Re: FahCore 23 broken on Fedora 39

Posted: Sun Dec 03, 2023 6:52 pm
by bikeaddict
From what I can tell, Core22 uses OpenMM 7.7 and Core23 uses OpenMM 8.0. The documentation for both versions says the OpenCL platform requires SSE 4.1. Maybe something was changed in Core23 or OpenMM 8.0 that executes SSE 4.1 instructions that causes a crash.

It would be up to the F@H core developer(s) to determine if this can be fixed and whether they are willing to do so.

But the cost of picking up more modern hardware with SSE4.x and AVX support is minimal. I previously used a HP Z240 Tower and Dell Precision T3600 workstation with 6-pin to 8-pin PCIe adapters that could easily power a GTX 1660 Super. These are now available for $100 or less on eBay, FB Marketplace or Craigslist. See greenpcgamers.com and their YouTube channel for HOWTOs.

Re: FahCore 23 broken on Fedora 39

Posted: Mon Dec 04, 2023 7:46 pm
by toTOW
bikeaddict wrote: Sun Dec 03, 2023 2:18 am It may be trying to execute instructions like AVX or SSE4.x that aren't supported on a CPU as old as an AMD Phenom II X2.
Don't worry about this, the core is running perfectly fine on my old first generation i7s (920 and 860).

This is definitely a library issue. Fedora 39 is very new ...

Re: FahCore 23 broken on Fedora 39

Posted: Mon Dec 04, 2023 9:03 pm
by bikeaddict
toTOW wrote: Mon Dec 04, 2023 7:46 pm Don't worry about this, the core is running perfectly fine on my old first generation i7s (920 and 860).

This is definitely a library issue. Fedora 39 is very new ...
The i7-920 and i7-860 support SSE 4.1 and 4.2, but the Phenom II doesn't.

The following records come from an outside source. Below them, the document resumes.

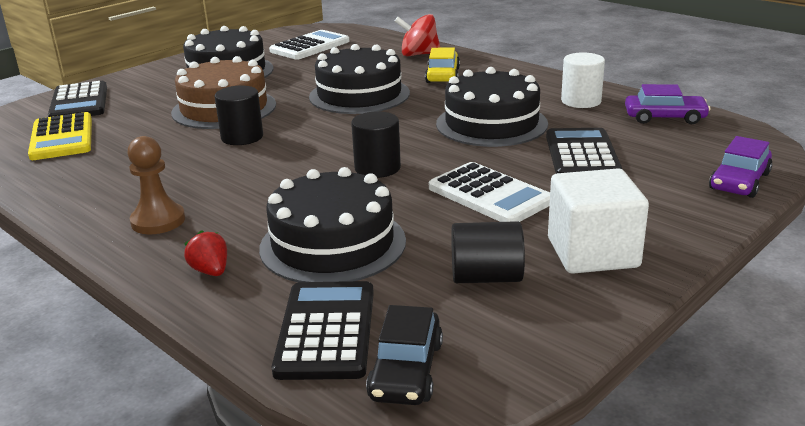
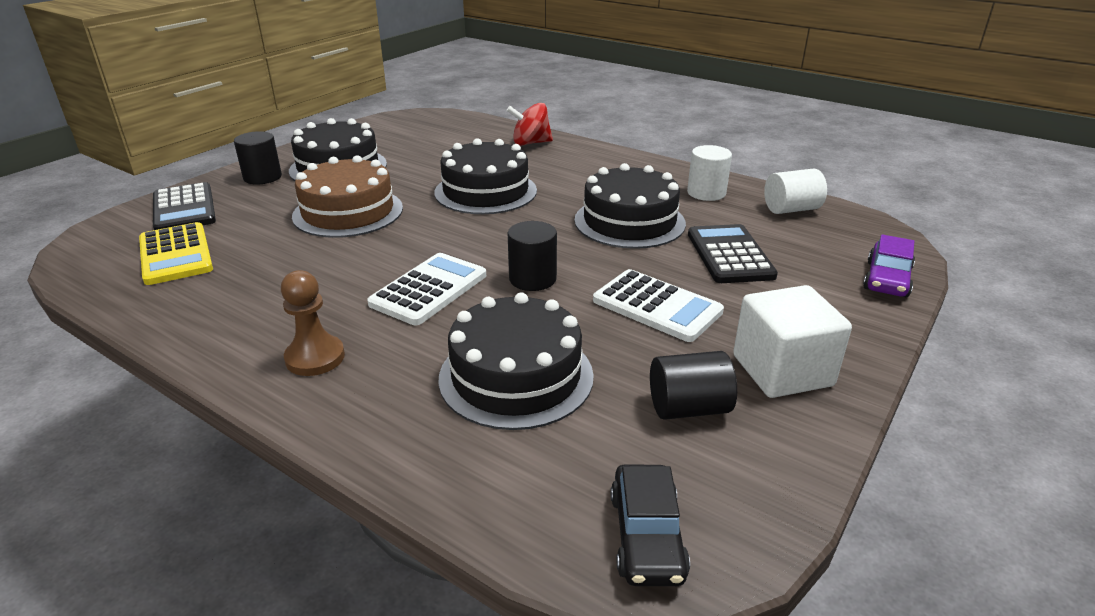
camera: 10 degrees left, 5 degrees up
(211, 271) = (393, 420): red strawberry -> none
(242, 137) = (378, 246): black cylinder -> black cylinder (262, 177)
(310, 46) = (417, 135): white calculator -> white calculator (429, 289)
(326, 331) = (544, 490): black calculator -> none
(443, 75) = (562, 167): yellow car -> none
(665, 117) = (791, 209): purple car -> white cylinder

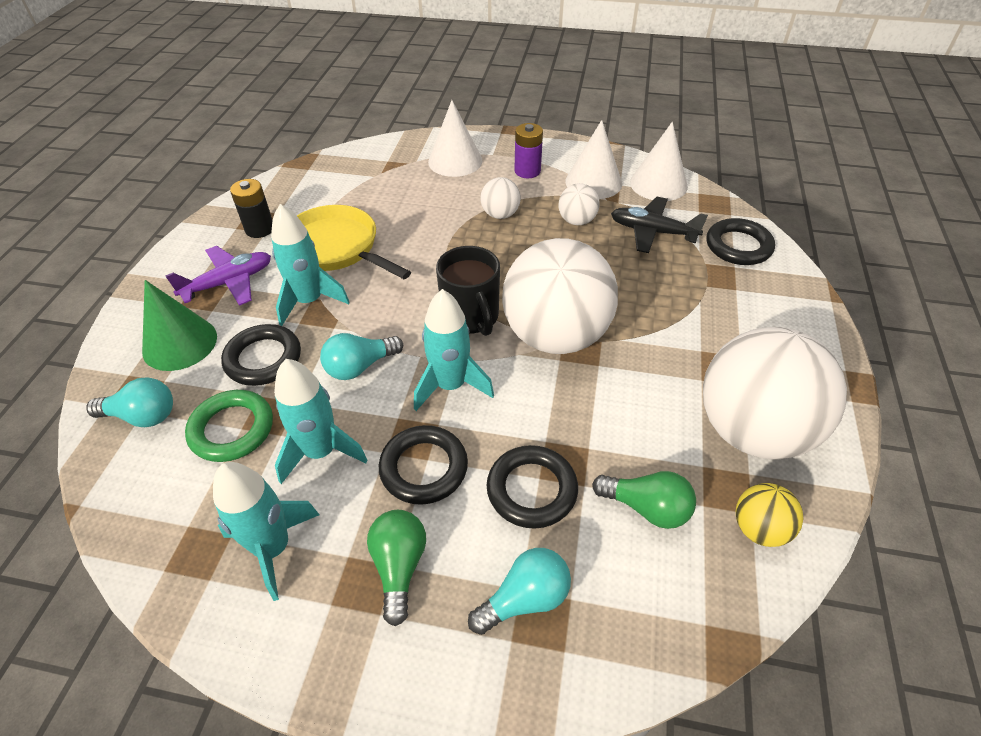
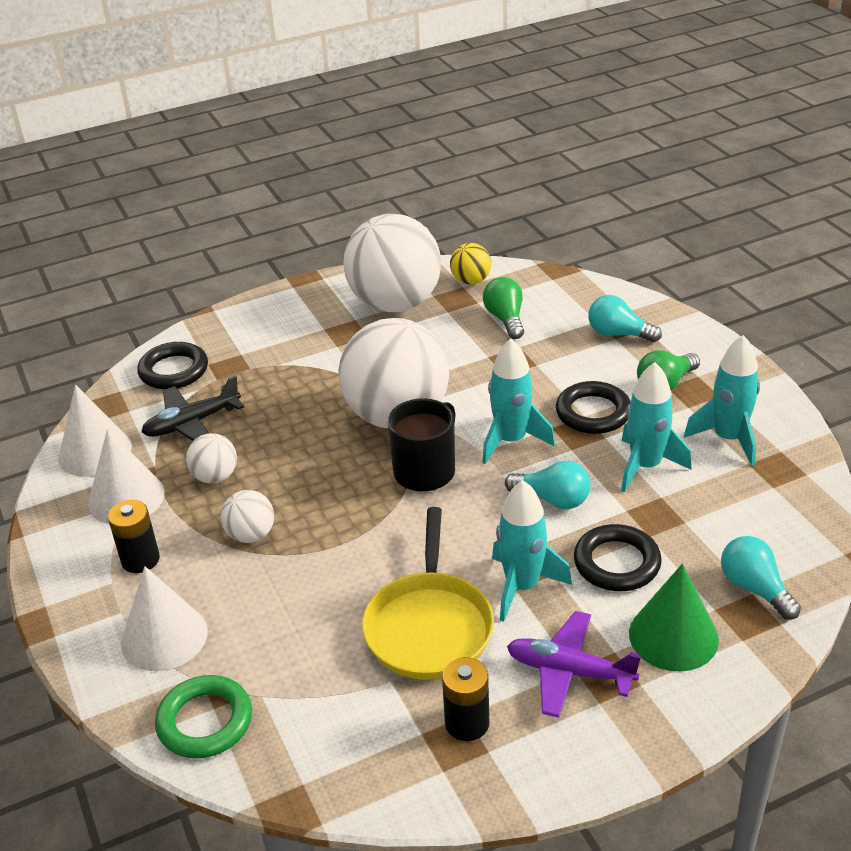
camera: 125 degrees left, 10 degrees down
(232, 429) = (692, 525): green ring -> green ring (205, 721)
(527, 171) = (140, 560): purple battery -> black battery
(531, 490) = (549, 363): black ring -> none
(653, 232) = (192, 423): black plane -> black plane turned 75 degrees clockwise

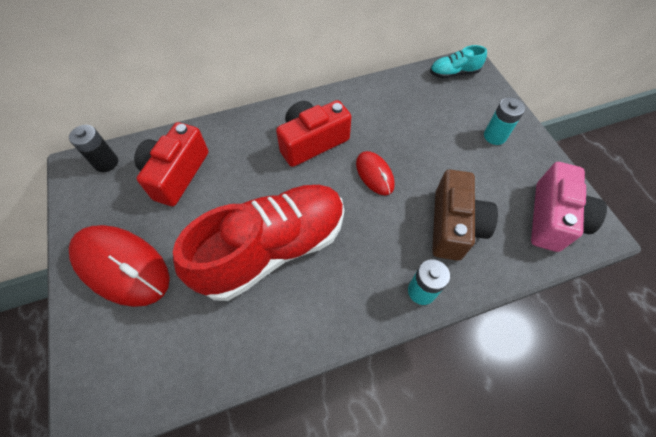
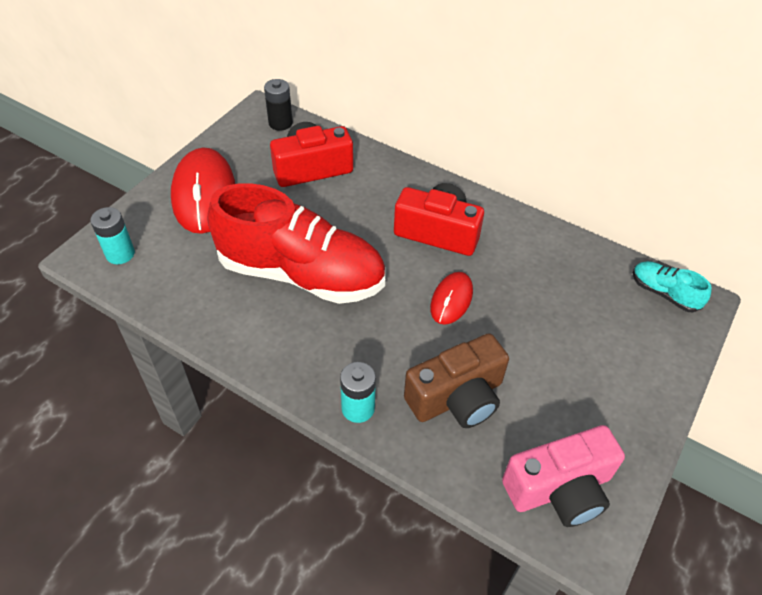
camera: 50 degrees right, 10 degrees down
(494, 136) = (615, 377): turquoise battery -> turquoise battery (120, 254)

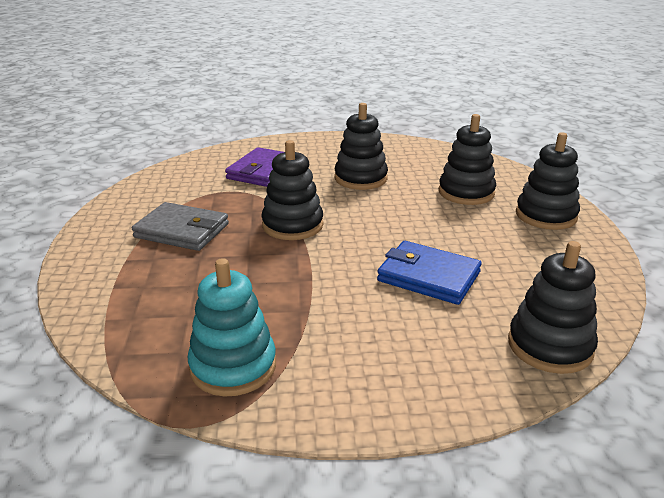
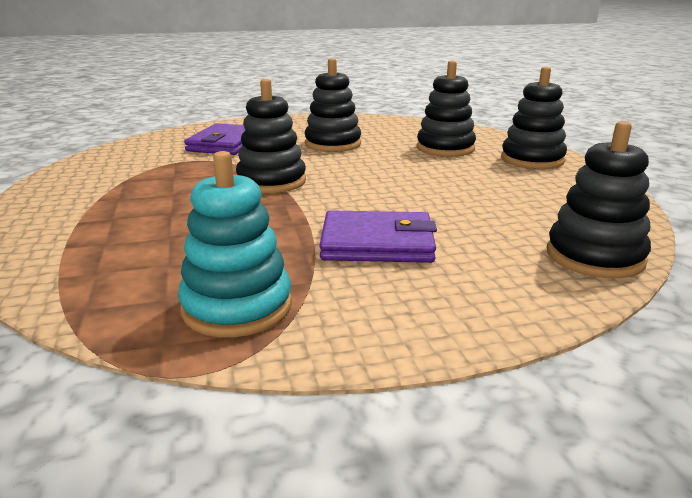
camera: 10 degrees left, 5 degrees down
(182, 231) = (143, 194): grey wallet -> none
(363, 310) = (377, 243): none -> purple wallet
(428, 276) = (437, 211): blue wallet -> none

My three Fedora 39 systems have had no problems for a month.

From looking at objdump output of libOpenMMPME.so, there are SSE 4.1 instructions in OpenMM 8.0, but not in OpenMM 7.7. Not sure if the F@H core devs modified version 7.7 to compile without SSE 4.1 or what.

Re: FahCore 23 broken on Fedora 39

Posted: Tue Dec 05, 2023 3:05 am
by wdanwatts
Could we get a "Don't use Core ZZ" flag?

Re: FahCore 23 broken on Fedora 39

Posted: Sat Dec 09, 2023 3:48 pm
by muziqaz
wdanwatts wrote: Tue Dec 05, 2023 3:05 am Could we get a "Don't use Core ZZ" flag?
No,

but we'll see if we can get core_23 disabled for older CPUs

Re: FahCore 23 broken on Fedora 39

Posted: Sat Dec 09, 2023 6:32 pm
by wdanwatts
:D